Today we will be using an API to download wage and classification information for 500 random employees out of the total 12,401 City of Seattle Employees as of October 2019.

## Import Necessary Packages

In [None]:
import pandas as pd
from matplotlib import pyplot as plt
import requests
import random

## Import Necessary Data

In [None]:
total_employees = 12401
sample_size = 500

## Call the API to Retrieve the City of Seattle Wage Data

Randomly select 500 employees of the 12,401. How would you do this?

You may find this helpful: https://dev.socrata.com/docs/queries/. 

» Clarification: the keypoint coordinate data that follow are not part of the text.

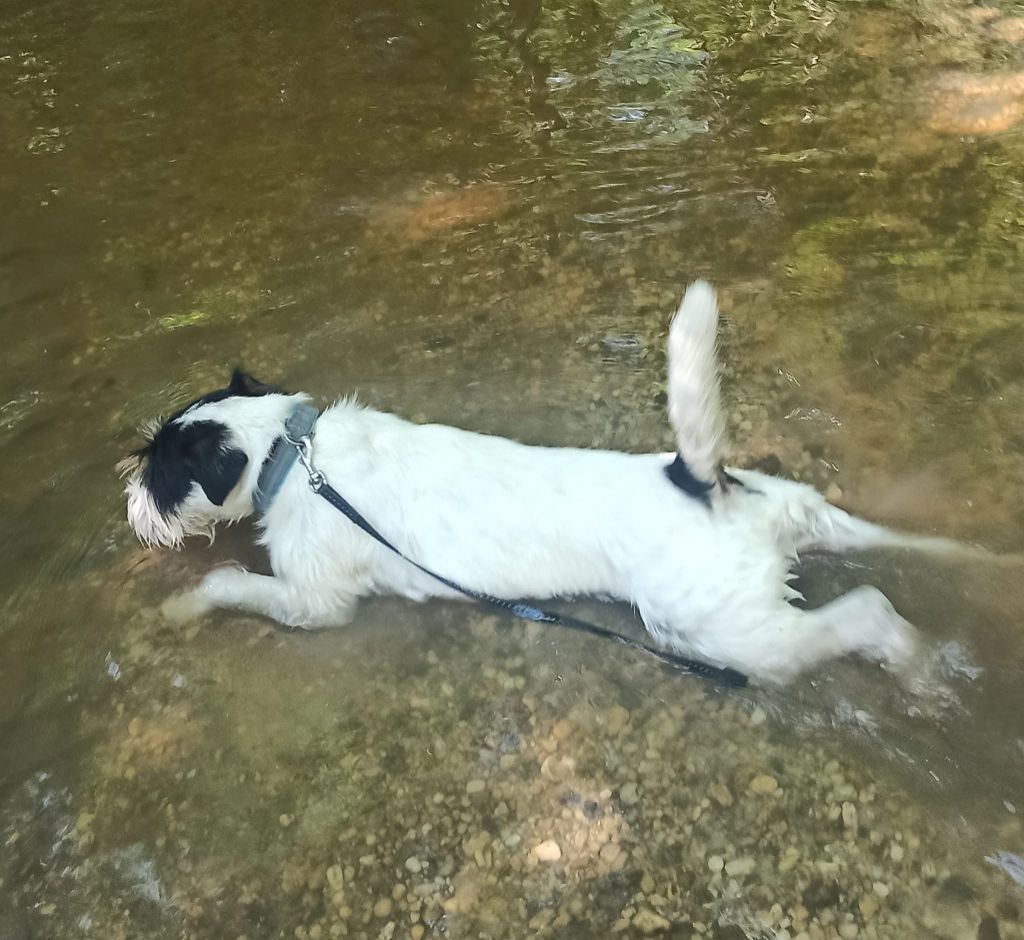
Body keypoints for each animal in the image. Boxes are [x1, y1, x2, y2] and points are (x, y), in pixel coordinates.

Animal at [121, 280, 966, 684]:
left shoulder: (313, 601)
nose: (128, 501)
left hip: (727, 632)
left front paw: (182, 606)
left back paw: (919, 672)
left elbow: (231, 582)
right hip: (793, 522)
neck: (293, 456)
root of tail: (700, 483)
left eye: (159, 472)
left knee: (865, 612)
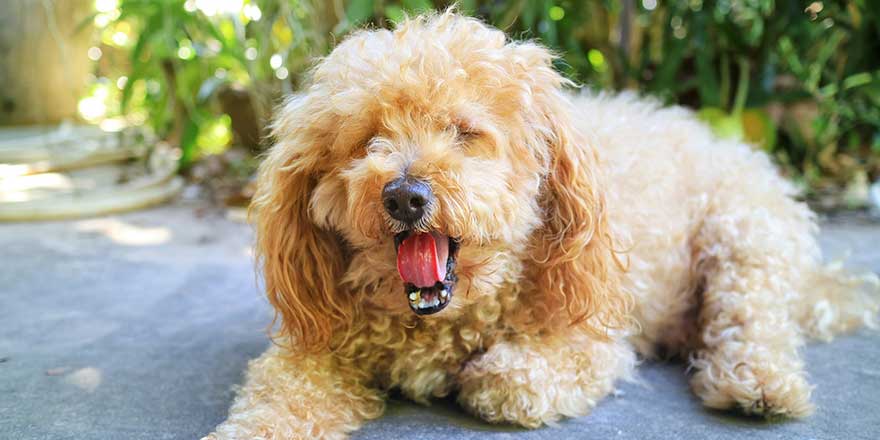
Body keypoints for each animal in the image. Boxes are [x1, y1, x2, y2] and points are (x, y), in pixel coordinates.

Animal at [205, 11, 872, 440]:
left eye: (465, 132)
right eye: (367, 139)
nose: (404, 195)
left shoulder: (594, 341)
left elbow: (507, 380)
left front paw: (484, 375)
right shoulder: (315, 350)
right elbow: (276, 399)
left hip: (746, 233)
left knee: (753, 319)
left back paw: (757, 384)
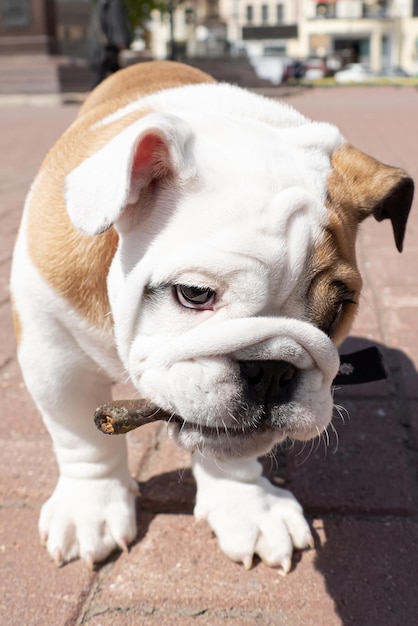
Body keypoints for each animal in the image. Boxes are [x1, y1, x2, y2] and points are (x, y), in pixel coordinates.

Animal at [11, 62, 414, 572]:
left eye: (340, 309)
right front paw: (91, 508)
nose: (272, 369)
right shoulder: (54, 350)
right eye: (194, 294)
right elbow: (82, 435)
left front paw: (248, 506)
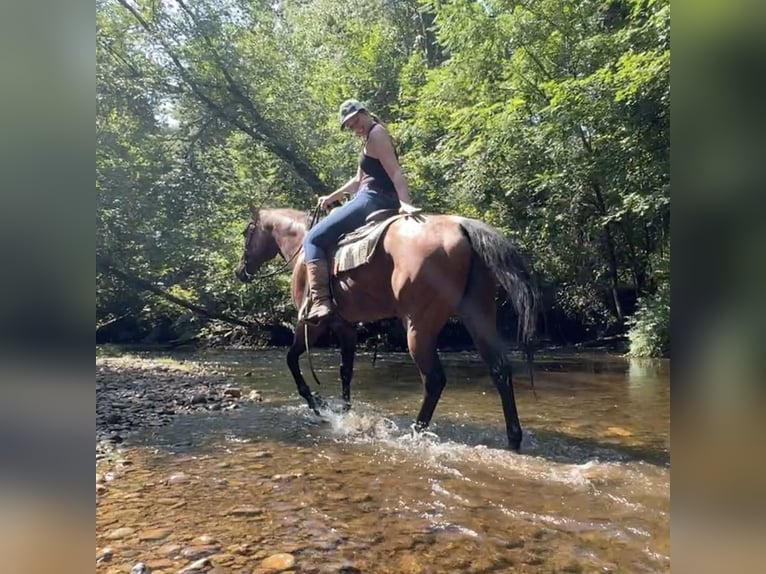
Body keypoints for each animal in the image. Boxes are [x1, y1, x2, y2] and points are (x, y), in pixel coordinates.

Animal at [236, 205, 540, 452]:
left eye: (246, 232)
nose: (240, 272)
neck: (301, 245)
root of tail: (462, 226)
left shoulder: (308, 324)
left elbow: (291, 359)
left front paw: (317, 404)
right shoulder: (346, 327)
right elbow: (346, 371)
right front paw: (345, 413)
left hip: (418, 326)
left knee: (434, 380)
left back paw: (416, 433)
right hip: (478, 316)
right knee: (499, 369)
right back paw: (513, 438)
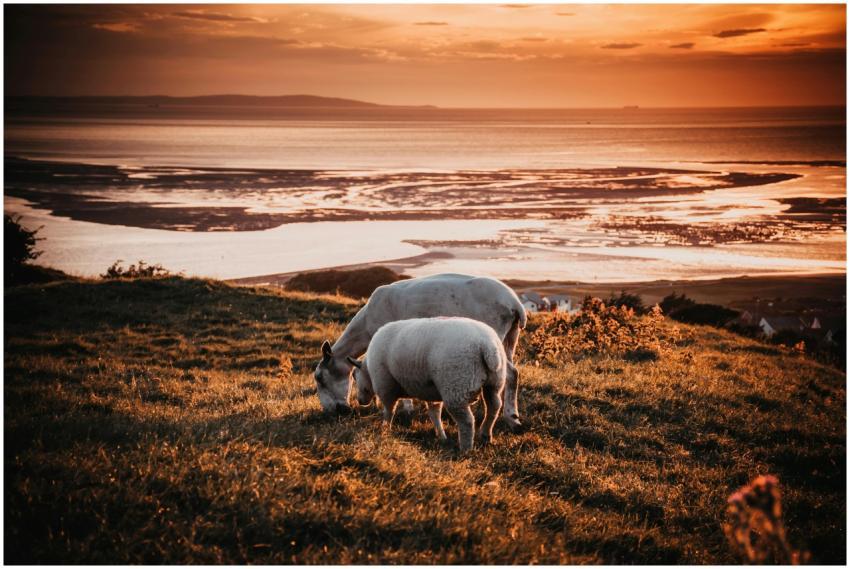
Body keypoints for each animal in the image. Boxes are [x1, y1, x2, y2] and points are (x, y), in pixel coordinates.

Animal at [314, 273, 526, 429]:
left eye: (320, 378)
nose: (331, 412)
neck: (364, 327)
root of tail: (515, 304)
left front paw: (406, 409)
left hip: (495, 336)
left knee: (510, 374)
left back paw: (512, 418)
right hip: (510, 338)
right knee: (513, 373)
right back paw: (511, 415)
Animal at [346, 317, 508, 452]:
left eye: (354, 376)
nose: (360, 401)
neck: (368, 369)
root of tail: (487, 346)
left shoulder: (385, 386)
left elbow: (389, 410)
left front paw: (385, 429)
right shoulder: (432, 392)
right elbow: (434, 414)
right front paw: (441, 436)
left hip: (456, 386)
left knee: (467, 421)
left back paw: (465, 449)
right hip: (494, 382)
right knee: (494, 406)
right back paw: (486, 435)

### 1. Make a request to the API

### 2. Limit request to obtain one single employee

### 3. Pick the 50th employee

### 4. Pick one single random employee

_Note: use [random.sample()](https://docs.python.org/3/library/random.html#random.sample) to create a list of unique random integers. Then index that list to retrieve a random integer. Use that integer with the `$offset` parameter to help you retrieve a random employee_

### 5. Pick 500 random employees

*Note: store this list as `city_wages`*

In [None]:
random.seed(2019)

url = "https://data.seattle.gov/resource/2khk-5ukd.json"

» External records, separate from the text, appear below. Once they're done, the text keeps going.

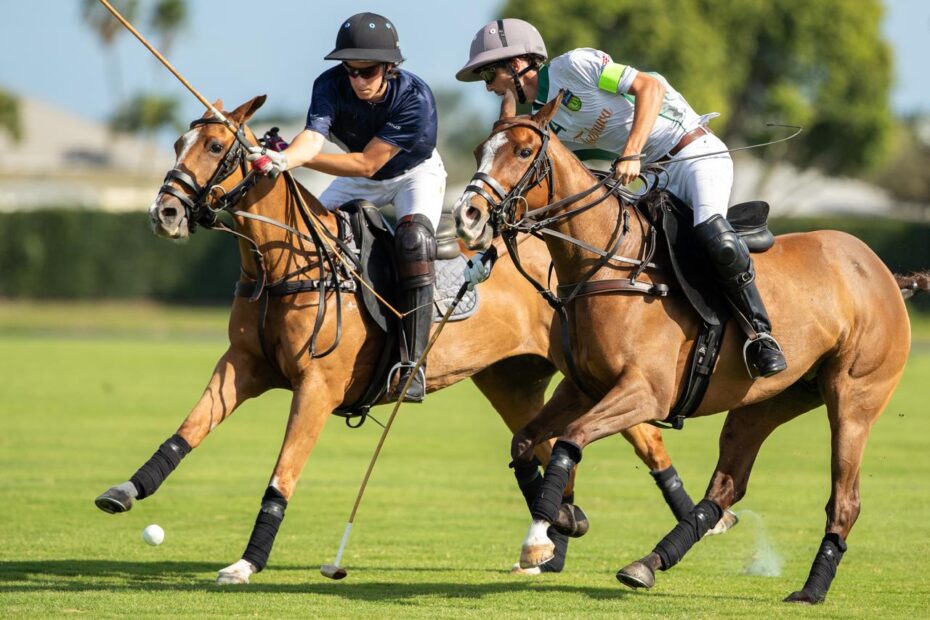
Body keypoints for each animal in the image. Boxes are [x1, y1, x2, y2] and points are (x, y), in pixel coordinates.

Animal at [94, 97, 720, 588]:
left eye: (216, 144)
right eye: (179, 141)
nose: (165, 210)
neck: (286, 265)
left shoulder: (316, 386)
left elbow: (282, 475)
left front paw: (246, 563)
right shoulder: (242, 366)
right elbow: (188, 430)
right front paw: (125, 490)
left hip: (600, 374)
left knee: (646, 442)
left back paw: (697, 523)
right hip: (511, 380)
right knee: (545, 445)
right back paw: (557, 537)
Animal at [454, 94, 924, 604]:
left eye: (523, 152)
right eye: (480, 149)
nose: (467, 216)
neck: (608, 263)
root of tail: (885, 273)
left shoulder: (646, 393)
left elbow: (568, 441)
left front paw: (543, 535)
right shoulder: (582, 390)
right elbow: (524, 442)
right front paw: (563, 519)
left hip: (854, 399)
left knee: (845, 500)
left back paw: (811, 589)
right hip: (765, 402)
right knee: (725, 488)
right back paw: (649, 563)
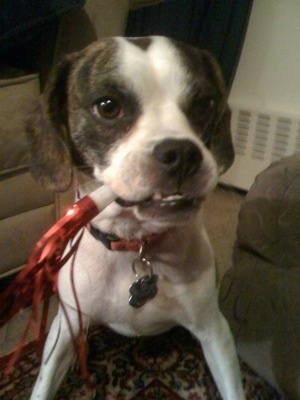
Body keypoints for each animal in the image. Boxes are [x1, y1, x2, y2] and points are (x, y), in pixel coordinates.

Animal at [25, 36, 245, 398]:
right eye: (107, 106)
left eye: (205, 104)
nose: (182, 153)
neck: (133, 241)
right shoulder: (65, 328)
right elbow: (42, 384)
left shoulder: (215, 331)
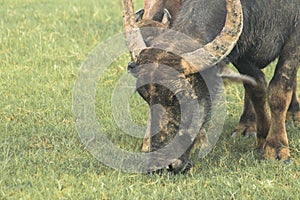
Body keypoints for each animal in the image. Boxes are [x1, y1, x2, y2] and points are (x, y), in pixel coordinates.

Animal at [121, 0, 298, 173]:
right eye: (144, 95)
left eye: (183, 94)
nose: (161, 166)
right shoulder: (241, 47)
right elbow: (256, 86)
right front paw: (262, 138)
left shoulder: (294, 36)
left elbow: (279, 91)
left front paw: (276, 149)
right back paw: (247, 127)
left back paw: (293, 115)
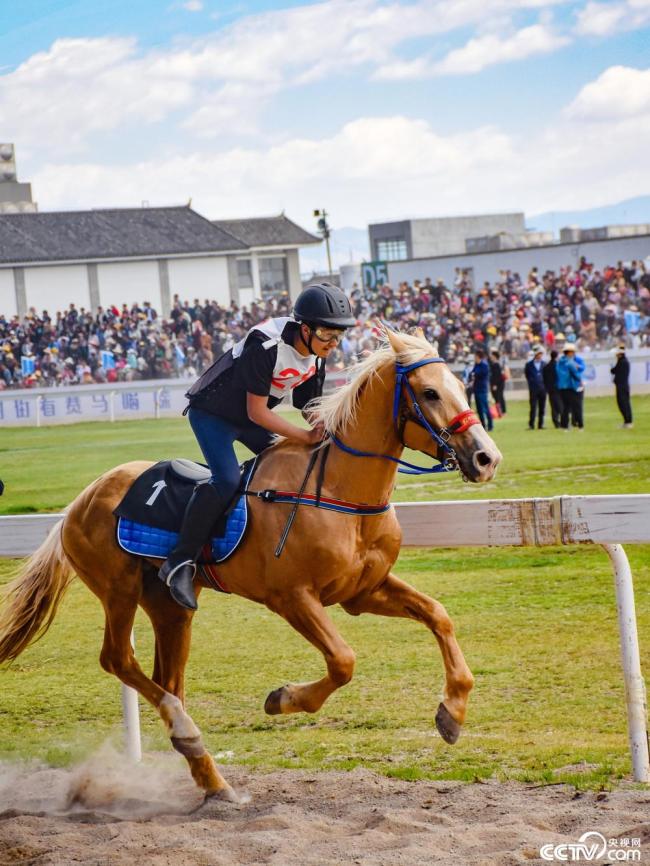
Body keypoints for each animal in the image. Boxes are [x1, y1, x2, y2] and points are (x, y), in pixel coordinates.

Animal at [0, 326, 502, 804]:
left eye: (462, 384)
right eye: (430, 393)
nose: (487, 458)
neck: (338, 491)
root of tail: (80, 500)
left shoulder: (363, 591)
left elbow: (438, 615)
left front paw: (452, 712)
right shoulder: (293, 598)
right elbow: (343, 661)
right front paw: (283, 699)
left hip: (170, 606)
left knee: (168, 681)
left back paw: (209, 775)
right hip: (118, 590)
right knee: (119, 659)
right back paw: (188, 733)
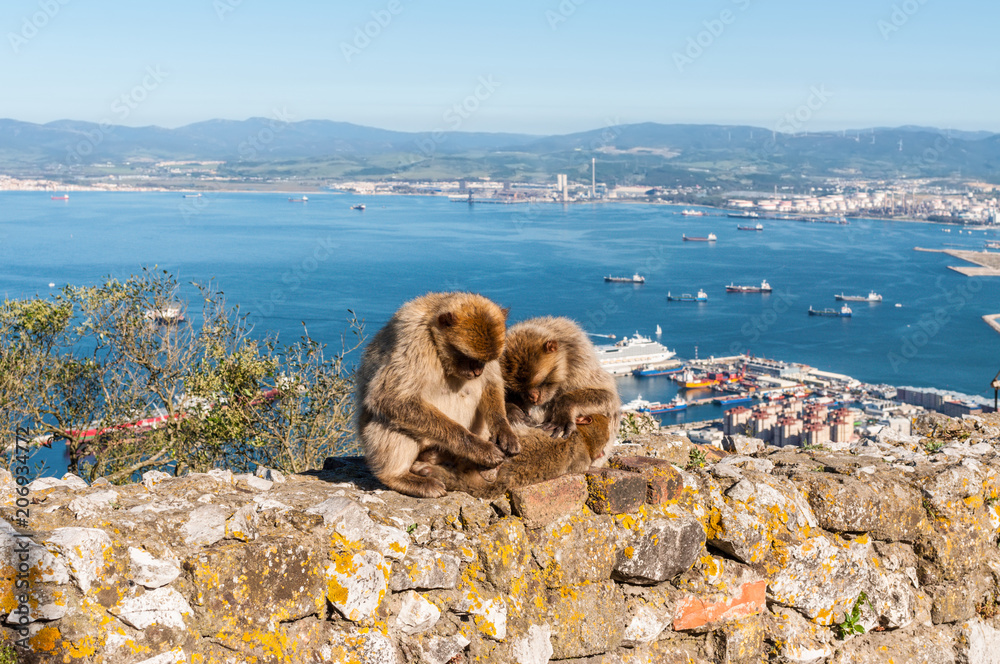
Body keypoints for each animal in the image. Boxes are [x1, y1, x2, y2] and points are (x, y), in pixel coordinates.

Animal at [354, 291, 520, 498]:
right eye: (468, 358)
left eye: (483, 361)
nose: (477, 371)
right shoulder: (415, 339)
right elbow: (391, 397)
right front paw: (479, 448)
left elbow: (492, 382)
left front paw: (503, 429)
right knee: (390, 419)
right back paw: (397, 477)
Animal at [500, 316, 621, 454]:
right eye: (519, 390)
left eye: (541, 381)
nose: (532, 398)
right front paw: (511, 411)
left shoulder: (580, 364)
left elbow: (609, 397)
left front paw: (563, 411)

random_ints = random.sample(population=range(total_employees), 
                            k=sample_size)

city_wages = []

for random_int in random_ints:
    params = {"$limit": 1,
              "$offset": random_int}
    request = requests.get(url=url, params=params)
    city_wages.extend(request.json())

### 6. Transform `city_wages` into a DataFrame (`city_wages_df`) and calculate the mean `hourly_rate` from your random sample

In [None]:
city_wages_df = pd.DataFrame(city_wages)
city_wages_df.head()

In [None]:
city_wages_df["hourly_rate"].astype(float).mean()

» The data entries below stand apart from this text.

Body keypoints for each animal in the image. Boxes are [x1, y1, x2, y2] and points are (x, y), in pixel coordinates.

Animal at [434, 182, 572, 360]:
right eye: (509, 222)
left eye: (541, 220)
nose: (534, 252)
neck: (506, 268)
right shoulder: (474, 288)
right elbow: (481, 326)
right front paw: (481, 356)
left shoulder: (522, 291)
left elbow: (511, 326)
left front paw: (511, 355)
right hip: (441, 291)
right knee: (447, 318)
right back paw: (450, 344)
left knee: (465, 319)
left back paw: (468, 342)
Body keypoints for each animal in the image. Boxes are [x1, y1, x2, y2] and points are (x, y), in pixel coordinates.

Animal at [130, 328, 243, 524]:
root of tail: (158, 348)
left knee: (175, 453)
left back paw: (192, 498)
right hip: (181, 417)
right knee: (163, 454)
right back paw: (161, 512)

### 7. Make a visualization that shows the distribution of `hourly_rate`

*Note: please assign a title to your plot and label your axes as well*

In [None]:
fig, ax = plt.subplots()

city_wages_df["hourly_rate"].astype(float).hist(ax=ax)
ax.set_xlabel("Hourly rate")
ax.set_ylabel("Frequency")
ax.set_title("Distribution of hourly rate amongst City of Seattle Employees")

fig.tight_layout()